## Your task
First find the line with "focal_35mm: 27" in the entries below, then set down exactly every line through the line with "f_number: 1.8", that line included.

## Records for the task
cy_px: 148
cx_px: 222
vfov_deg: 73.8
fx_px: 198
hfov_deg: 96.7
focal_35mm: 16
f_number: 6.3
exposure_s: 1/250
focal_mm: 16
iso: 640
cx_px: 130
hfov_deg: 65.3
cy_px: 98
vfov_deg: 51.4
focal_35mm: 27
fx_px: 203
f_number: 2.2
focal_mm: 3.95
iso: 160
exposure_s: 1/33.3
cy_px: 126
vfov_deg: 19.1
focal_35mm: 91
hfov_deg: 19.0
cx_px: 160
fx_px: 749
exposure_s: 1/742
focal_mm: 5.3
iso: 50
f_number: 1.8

...

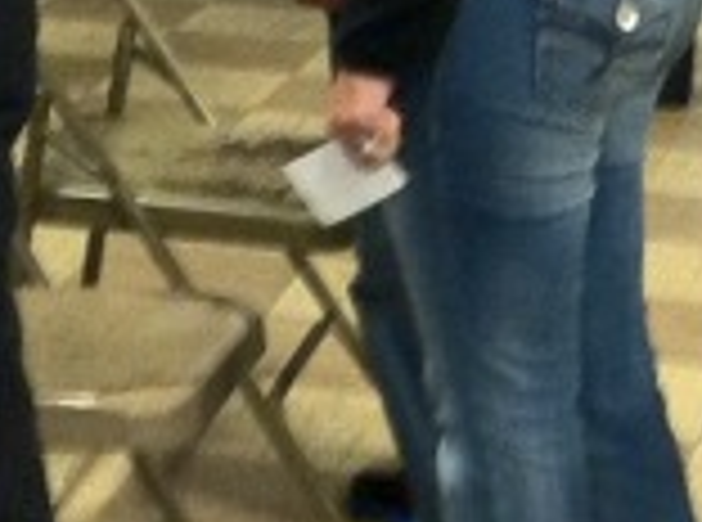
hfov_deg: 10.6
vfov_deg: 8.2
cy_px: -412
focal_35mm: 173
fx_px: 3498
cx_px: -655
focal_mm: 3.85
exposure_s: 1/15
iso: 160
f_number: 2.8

## Result
focal_35mm: 27
fx_px: 203
f_number: 2.2
focal_mm: 3.95
iso: 160
exposure_s: 1/33.3
cy_px: 126
vfov_deg: 19.1
focal_35mm: 91
hfov_deg: 19.0
cx_px: 160
fx_px: 749
exposure_s: 1/742
focal_mm: 5.3
iso: 50
f_number: 1.8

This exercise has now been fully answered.